> _Exercise prompt_: When you restate the records, do so word for word and omit any picture they contain.

> _Records to process_:
-*-
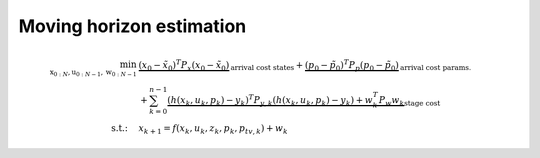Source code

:*************************
Moving horizon estimation
*************************


.. math::

    \min_{\textbf{x}_{0:N},\textbf{u}_{0:N-1},\textbf{w}_{0:N-1}}\
    & \underbrace{(x_0 - \tilde{x}_0)^T P_x (x_0 - \tilde{x}_0)}_{\text{arrival cost states}} +
    \underbrace{(p_0 - \tilde{p}_0)^T P_p (p_0 - \tilde{p}_0)}_{\text{arrival cost params.}} \\
    & +\sum_{k=0}^{n-1} \underbrace{(h(x_k, u_k, p_k) - y_k)^T P_{y,k} (h(x_k, u_k, p_k) - y_k)
    + w_k^T P_w w_k}_{\text{stage cost}} \\
    \text{s.t.:}\quad & x_{k+1}=f(x_{k},u_{k},z_{k},p_{k},p_{tv,k}) + w_{k}
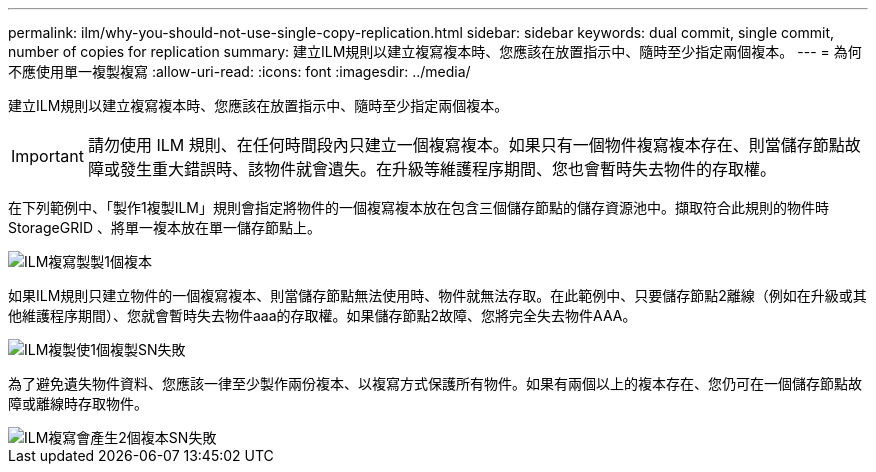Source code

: ---
permalink: ilm/why-you-should-not-use-single-copy-replication.html 
sidebar: sidebar 
keywords: dual commit, single commit, number of copies for replication 
summary: 建立ILM規則以建立複寫複本時、您應該在放置指示中、隨時至少指定兩個複本。 
---
= 為何不應使用單一複製複寫
:allow-uri-read: 
:icons: font
:imagesdir: ../media/


[role="lead"]
建立ILM規則以建立複寫複本時、您應該在放置指示中、隨時至少指定兩個複本。


IMPORTANT: 請勿使用 ILM 規則、在任何時間段內只建立一個複寫複本。如果只有一個物件複寫複本存在、則當儲存節點故障或發生重大錯誤時、該物件就會遺失。在升級等維護程序期間、您也會暫時失去物件的存取權。

在下列範例中、「製作1複製ILM」規則會指定將物件的一個複寫複本放在包含三個儲存節點的儲存資源池中。擷取符合此規則的物件時StorageGRID 、將單一複本放在單一儲存節點上。

image::../media/ilm_replication_make_1_copy.png[ILM複寫製製1個複本]

如果ILM規則只建立物件的一個複寫複本、則當儲存節點無法使用時、物件就無法存取。在此範例中、只要儲存節點2離線（例如在升級或其他維護程序期間）、您就會暫時失去物件aaa的存取權。如果儲存節點2故障、您將完全失去物件AAA。

image::../media/ilm_replication_make_1_copy_sn_fails.png[ILM複製使1個複製SN失敗]

為了避免遺失物件資料、您應該一律至少製作兩份複本、以複寫方式保護所有物件。如果有兩個以上的複本存在、您仍可在一個儲存節點故障或離線時存取物件。

image::../media/ilm_replication_make_2_copies_sn_fails.png[ILM複寫會產生2個複本SN失敗]
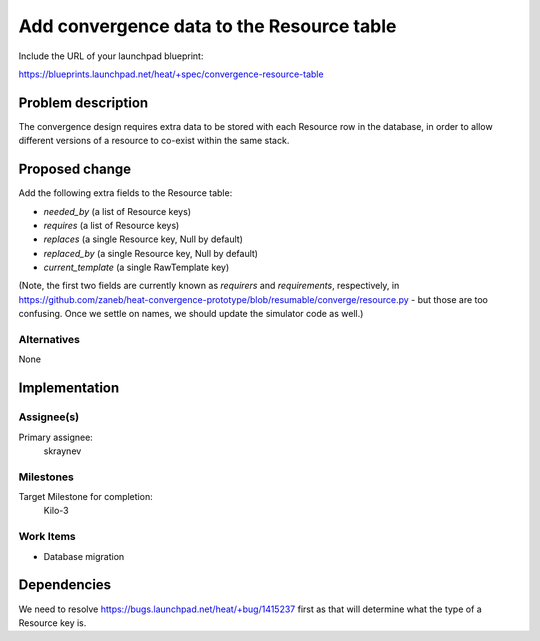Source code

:..
 This work is licensed under a Creative Commons Attribution 3.0 Unported
 License.

 http://creativecommons.org/licenses/by/3.0/legalcode

..
 This template should be in ReSTructured text. The filename in the git
 repository should match the launchpad URL, for example a URL of
 https://blueprints.launchpad.net/heat/+spec/awesome-thing should be named
 awesome-thing.rst .  Please do not delete any of the sections in this
 template.  If you have nothing to say for a whole section, just write: None
 For help with syntax, see http://sphinx-doc.org/rest.html
 To test out your formatting, see http://www.tele3.cz/jbar/rest/rest.html

==========================================
Add convergence data to the Resource table
==========================================

Include the URL of your launchpad blueprint:

https://blueprints.launchpad.net/heat/+spec/convergence-resource-table

Problem description
===================

The convergence design requires extra data to be stored with each Resource row
in the database, in order to allow different versions of a resource to co-exist
within the same stack.

Proposed change
===============

Add the following extra fields to the Resource table:

- `needed_by` (a list of Resource keys)
- `requires` (a list of Resource keys)
- `replaces` (a single Resource key, Null by default)
- `replaced_by` (a single Resource key, Null by default)
- `current_template` (a single RawTemplate key)

(Note, the first two fields are currently known as `requirers` and
`requirements`, respectively, in
https://github.com/zaneb/heat-convergence-prototype/blob/resumable/converge/resource.py
- but those are too confusing. Once we settle on names, we should update the
simulator code as well.)

Alternatives
------------

None

Implementation
==============

Assignee(s)
-----------

Primary assignee:
  skraynev

Milestones
----------

Target Milestone for completion:
  Kilo-3

Work Items
----------

- Database migration

Dependencies
============

We need to resolve https://bugs.launchpad.net/heat/+bug/1415237 first as that
will determine what the type of a Resource key is.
-*-
> _Task output_:
Source code

:*************************
Moving horizon estimation
*************************


.. math::

    \min_{\textbf{x}_{0:N},\textbf{u}_{0:N-1},\textbf{w}_{0:N-1}}\
    & \underbrace{(x_0 - \tilde{x}_0)^T P_x (x_0 - \tilde{x}_0)}_{\text{arrival cost states}} +
    \underbrace{(p_0 - \tilde{p}_0)^T P_p (p_0 - \tilde{p}_0)}_{\text{arrival cost params.}} \\
    & +\sum_{k=0}^{n-1} \underbrace{(h(x_k, u_k, p_k) - y_k)^T P_{y,k} (h(x_k, u_k, p_k) - y_k)
    + w_k^T P_w w_k}_{\text{stage cost}} \\
    \text{s.t.:}\quad & x_{k+1}=f(x_{k},u_{k},z_{k},p_{k},p_{tv,k}) + w_{k}
Source code

: ---
permalink: ilm/why-you-should-not-use-single-copy-replication.html 
sidebar: sidebar 
keywords: dual commit, single commit, number of copies for replication 
summary: 建立ILM規則以建立複寫複本時、您應該在放置指示中、隨時至少指定兩個複本。 
---
= 為何不應使用單一複製複寫
:allow-uri-read: 
:icons: font
:imagesdir: ../media/


[role="lead"]
建立ILM規則以建立複寫複本時、您應該在放置指示中、隨時至少指定兩個複本。


IMPORTANT: 請勿使用 ILM 規則、在任何時間段內只建立一個複寫複本。如果只有一個物件複寫複本存在、則當儲存節點故障或發生重大錯誤時、該物件就會遺失。在升級等維護程序期間、您也會暫時失去物件的存取權。

在下列範例中、「製作1複製ILM」規則會指定將物件的一個複寫複本放在包含三個儲存節點的儲存資源池中。擷取符合此規則的物件時StorageGRID 、將單一複本放在單一儲存節點上。

image::../media/ilm_replication_make_1_copy.png[ILM複寫製製1個複本]

如果ILM規則只建立物件的一個複寫複本、則當儲存節點無法使用時、物件就無法存取。在此範例中、只要儲存節點2離線（例如在升級或其他維護程序期間）、您就會暫時失去物件aaa的存取權。如果儲存節點2故障、您將完全失去物件AAA。

image::../media/ilm_replication_make_1_copy_sn_fails.png[ILM複製使1個複製SN失敗]

為了避免遺失物件資料、您應該一律至少製作兩份複本、以複寫方式保護所有物件。如果有兩個以上的複本存在、您仍可在一個儲存節點故障或離線時存取物件。

image::../media/ilm_replication_make_2_copies_sn_fails.png[ILM複寫會產生2個複本SN失敗]
Source code

:..
 This work is licensed under a Creative Commons Attribution 3.0 Unported
 License.

 http://creativecommons.org/licenses/by/3.0/legalcode

..
 This template should be in ReSTructured text. The filename in the git
 repository should match the launchpad URL, for example a URL of
 https://blueprints.launchpad.net/heat/+spec/awesome-thing should be named
 awesome-thing.rst .  Please do not delete any of the sections in this
 template.  If you have nothing to say for a whole section, just write: None
 For help with syntax, see http://sphinx-doc.org/rest.html
 To test out your formatting, see http://www.tele3.cz/jbar/rest/rest.html

==========================================
Add convergence data to the Resource table
==========================================

Include the URL of your launchpad blueprint:

https://blueprints.launchpad.net/heat/+spec/convergence-resource-table

Problem description
===================

The convergence design requires extra data to be stored with each Resource row
in the database, in order to allow different versions of a resource to co-exist
within the same stack.

Proposed change
===============

Add the following extra fields to the Resource table:

- `needed_by` (a list of Resource keys)
- `requires` (a list of Resource keys)
- `replaces` (a single Resource key, Null by default)
- `replaced_by` (a single Resource key, Null by default)
- `current_template` (a single RawTemplate key)

(Note, the first two fields are currently known as `requirers` and
`requirements`, respectively, in
https://github.com/zaneb/heat-convergence-prototype/blob/resumable/converge/resource.py
- but those are too confusing. Once we settle on names, we should update the
simulator code as well.)

Alternatives
------------

None

Implementation
==============

Assignee(s)
-----------

Primary assignee:
  skraynev

Milestones
----------

Target Milestone for completion:
  Kilo-3

Work Items
----------

- Database migration

Dependencies
============

We need to resolve https://bugs.launchpad.net/heat/+bug/1415237 first as that
will determine what the type of a Resource key is.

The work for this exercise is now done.